Two giant icebergs broke off Antarctica. Here's what that means for the continent's health.




  • In Science
  • 2020-02-19 19:58:00Z
  • By NBC News
Two giant icebergs broke off Antarctica. Here\
Two giant icebergs broke off Antarctica. Here\'s what that means for the continent\'s health.  

Antarctica's Pine Island Glacier is one of the most closely watched pieces of ice on Earth.

For years, scientists have tracked as chunks of the glacier have broken off, an awe-inspiring event known as "calving" that happens naturally. But it's happening more often at the Pine Island Glacier, also known as PIG, and it's got glaciologists worried that climate change is to blame.

"The calving events at Pine Island Glacier are coming more frequently than they used to," said glaciologist Adrian Luckman from Swansea University in the U.K. in an email.

Glaciologists have raised alarm that a massive new iceberg, designated B-49, may be a result of melting caused by relatively warm water eating away at the ice that surrounds the frozen continent.

B-49 is one of two large icebergs now floating away from Antarctica.

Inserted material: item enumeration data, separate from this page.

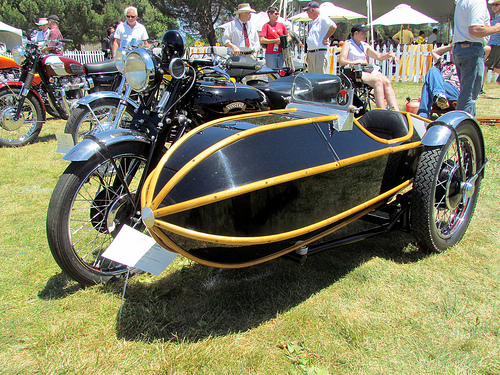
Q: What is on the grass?
A: A motorcycle.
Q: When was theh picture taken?
A: Daytime.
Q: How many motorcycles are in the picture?
A: Three.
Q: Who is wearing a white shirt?
A: A man wearing sunglasses.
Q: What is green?
A: The grass.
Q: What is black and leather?
A: Motorbike seat.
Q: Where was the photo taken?
A: At model car showing.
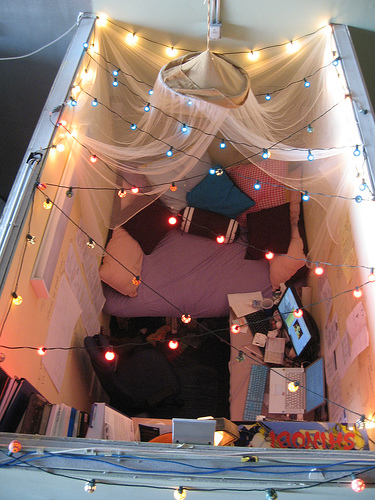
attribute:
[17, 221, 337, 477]
room — top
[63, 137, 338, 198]
netting — hung, mosquito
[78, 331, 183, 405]
chair — dark, grey, office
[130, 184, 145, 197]
light — red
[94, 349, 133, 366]
light — red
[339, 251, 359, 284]
paper — pinned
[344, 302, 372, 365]
paper — pinned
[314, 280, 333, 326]
paper — pinned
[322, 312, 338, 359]
paper — pinned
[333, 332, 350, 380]
paper — pinned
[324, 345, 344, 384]
paper — pinned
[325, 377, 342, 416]
paper — pinned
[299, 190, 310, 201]
light bulb — blue colored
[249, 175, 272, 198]
light bulb — blue colored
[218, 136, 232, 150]
blue bulb — blue colored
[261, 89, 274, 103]
light — blue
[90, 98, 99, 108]
light — blue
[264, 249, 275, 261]
light — red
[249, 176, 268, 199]
light bulb — blue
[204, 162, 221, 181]
light bulb — blue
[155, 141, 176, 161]
light bulb — blue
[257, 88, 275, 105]
light bulb — blue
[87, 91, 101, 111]
light bulb — blue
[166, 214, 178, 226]
light — red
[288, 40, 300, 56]
light bulb — blue colored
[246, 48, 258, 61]
light bulb — blue colored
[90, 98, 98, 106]
lightbulb — blue colored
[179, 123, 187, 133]
lightbulb — blue colored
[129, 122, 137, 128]
lightbulb — blue colored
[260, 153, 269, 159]
lightbulb — blue colored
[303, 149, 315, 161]
lightbulb — blue colored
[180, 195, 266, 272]
light — red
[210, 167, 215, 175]
light bulb — blue colored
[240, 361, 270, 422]
keyboard — grey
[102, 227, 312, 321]
sheet — light, purple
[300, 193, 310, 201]
light — blue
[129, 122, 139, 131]
light — blue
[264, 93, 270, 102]
light bulb — blue colored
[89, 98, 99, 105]
light bulb — blue colored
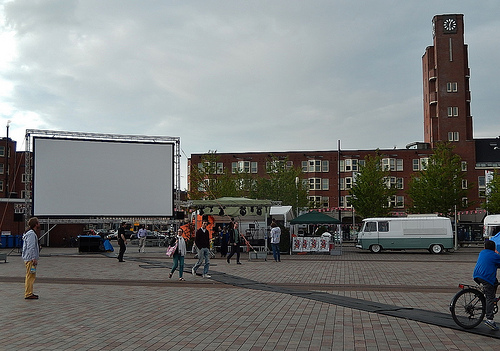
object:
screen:
[32, 141, 179, 216]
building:
[185, 12, 500, 246]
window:
[446, 107, 453, 118]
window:
[313, 160, 322, 172]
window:
[247, 161, 258, 176]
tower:
[188, 10, 483, 233]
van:
[356, 213, 456, 253]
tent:
[286, 209, 345, 225]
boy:
[469, 238, 499, 330]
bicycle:
[448, 283, 499, 335]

It broke away from PIG last week, while the other, a trillion-ton behemoth dubbed A-68, broke away from the Larsen C Ice Shelf, on the east coast of the Antarctic Peninsula, in 2017, scientists say.

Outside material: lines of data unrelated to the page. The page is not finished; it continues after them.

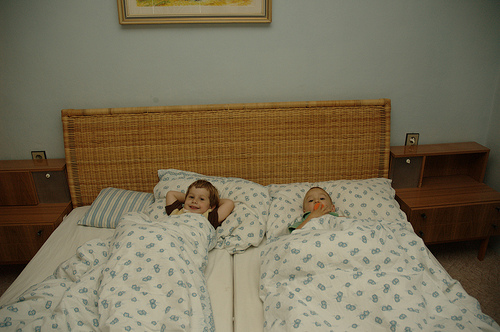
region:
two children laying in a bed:
[23, 62, 485, 323]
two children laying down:
[145, 166, 371, 312]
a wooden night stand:
[377, 94, 498, 243]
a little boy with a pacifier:
[265, 176, 356, 247]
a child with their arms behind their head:
[116, 155, 247, 322]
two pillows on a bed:
[144, 156, 406, 251]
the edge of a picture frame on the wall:
[103, 1, 291, 36]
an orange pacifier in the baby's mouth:
[312, 200, 325, 212]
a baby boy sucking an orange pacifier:
[285, 185, 345, 233]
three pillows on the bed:
[77, 167, 407, 254]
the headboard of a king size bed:
[60, 97, 391, 165]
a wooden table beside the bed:
[391, 140, 498, 260]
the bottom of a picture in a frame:
[117, 1, 272, 25]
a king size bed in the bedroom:
[0, 0, 498, 330]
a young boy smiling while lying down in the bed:
[0, 167, 231, 327]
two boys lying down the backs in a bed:
[0, 95, 497, 330]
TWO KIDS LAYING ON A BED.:
[43, 127, 460, 330]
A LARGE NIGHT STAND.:
[386, 131, 496, 249]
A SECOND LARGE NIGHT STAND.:
[5, 155, 78, 242]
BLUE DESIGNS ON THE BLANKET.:
[128, 248, 172, 292]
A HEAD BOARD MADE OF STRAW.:
[56, 98, 407, 194]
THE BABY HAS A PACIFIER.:
[286, 177, 342, 234]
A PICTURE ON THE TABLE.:
[394, 125, 424, 146]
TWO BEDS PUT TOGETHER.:
[219, 264, 259, 321]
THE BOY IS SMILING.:
[153, 168, 235, 232]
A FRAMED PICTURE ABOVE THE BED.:
[111, 0, 274, 27]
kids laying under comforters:
[121, 168, 383, 275]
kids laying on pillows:
[176, 166, 426, 256]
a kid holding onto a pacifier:
[293, 185, 339, 218]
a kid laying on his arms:
[156, 174, 232, 224]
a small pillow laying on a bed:
[83, 171, 147, 221]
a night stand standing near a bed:
[1, 144, 66, 221]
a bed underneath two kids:
[68, 177, 435, 330]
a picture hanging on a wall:
[80, 1, 298, 32]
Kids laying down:
[153, 183, 364, 240]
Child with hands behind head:
[155, 170, 239, 249]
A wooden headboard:
[57, 100, 393, 191]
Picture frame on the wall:
[117, 3, 277, 29]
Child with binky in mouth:
[282, 187, 352, 240]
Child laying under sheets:
[278, 183, 354, 231]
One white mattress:
[1, 198, 234, 330]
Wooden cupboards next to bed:
[4, 161, 69, 256]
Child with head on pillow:
[154, 182, 235, 239]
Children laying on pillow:
[151, 178, 346, 233]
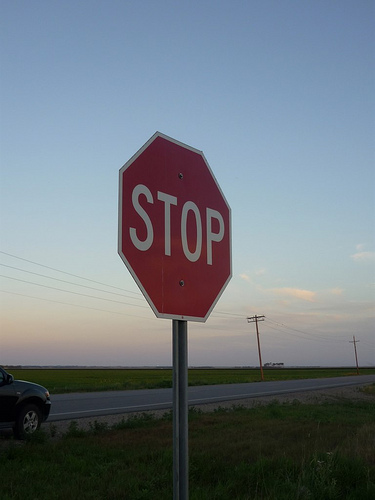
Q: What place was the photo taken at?
A: It was taken at the field.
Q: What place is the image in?
A: It is at the field.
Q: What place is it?
A: It is a field.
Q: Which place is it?
A: It is a field.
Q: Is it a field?
A: Yes, it is a field.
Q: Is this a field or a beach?
A: It is a field.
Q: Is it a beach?
A: No, it is a field.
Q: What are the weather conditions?
A: It is clear.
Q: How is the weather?
A: It is clear.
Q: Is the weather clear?
A: Yes, it is clear.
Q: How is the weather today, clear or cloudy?
A: It is clear.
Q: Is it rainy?
A: No, it is clear.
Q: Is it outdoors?
A: Yes, it is outdoors.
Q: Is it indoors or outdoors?
A: It is outdoors.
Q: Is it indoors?
A: No, it is outdoors.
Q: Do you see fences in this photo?
A: No, there are no fences.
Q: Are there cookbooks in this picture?
A: No, there are no cookbooks.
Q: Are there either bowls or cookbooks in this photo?
A: No, there are no cookbooks or bowls.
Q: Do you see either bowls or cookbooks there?
A: No, there are no cookbooks or bowls.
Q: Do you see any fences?
A: No, there are no fences.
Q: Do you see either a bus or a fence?
A: No, there are no fences or buses.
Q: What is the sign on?
A: The sign is on the pole.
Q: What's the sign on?
A: The sign is on the pole.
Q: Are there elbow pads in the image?
A: No, there are no elbow pads.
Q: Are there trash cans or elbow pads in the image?
A: No, there are no elbow pads or trash cans.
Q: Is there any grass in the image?
A: Yes, there is grass.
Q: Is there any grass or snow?
A: Yes, there is grass.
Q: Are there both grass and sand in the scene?
A: No, there is grass but no sand.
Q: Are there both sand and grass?
A: No, there is grass but no sand.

But iceberg A-68, unlike B-49, is probably not a result of a warming climate, said Luckman and other glaciologists.

Iceberg B-49 covers 40 square miles, while the many smaller icebergs that also broke free on Feb. 9 cover another 80 square miles.

An international scientific team has just completed its first major field season on the giant Thwaites Glacier, about 200 miles from Pine Island Glacier, beside the Amundsen Sea in West Antarctica.

They are trying to learn why glaciers in the region are melting.

"This is a place where we know the ice shelves are thinning quite fast," said glaciologist Helen Amanda Fricker from the Scripps Institution of Oceanography in San Diego. "It has been identified as an area that is changing rapidly."

Satellite photographs show Thwaites Glacier and PIG have started flowing faster in recent years, while their edges of floating ice have pulled back toward the land.

"The increased frequency of calving seems to be related to the thinning of the ice tongue," Luckman said. "This is probably caused by the incursion of warmer waters into the area, which may be related to climate change."

Glaciers in West Antarctica like the Thwaites and PIG worry scientists because their melting could eventually expose inland glaciers and even more ice, causing a drastic rise in sea levels.

Some recent scientific models predict that Antarctica's melting alone could cause sea levels to rise by almost 2 feet by 2100.

Iceberg A-68, which covers more than 2,000 square miles, recently left Antarctica's Weddell Sea, heading for the Southern Ocean.

Several research ships have since tried to study the pristine seabed it covered for thousands of years, but the floating ice in the Weddell Sea has been too heavy for them to get there.

While many icebergs break off from the normal processes of Antarctica's coastal glaciers flowing into the sea, Luckman said the changes in the west of Antarctica appear to be caused by a warming climate.

"Taken as a whole, the generalized retreat of ice shelves along the Antarctic Peninsula, and especially the thinning elsewhere such as at Thwaites Glacier, shows clearly that climate change is causing accelerating mass loss from Antarctica to the oceans," he said.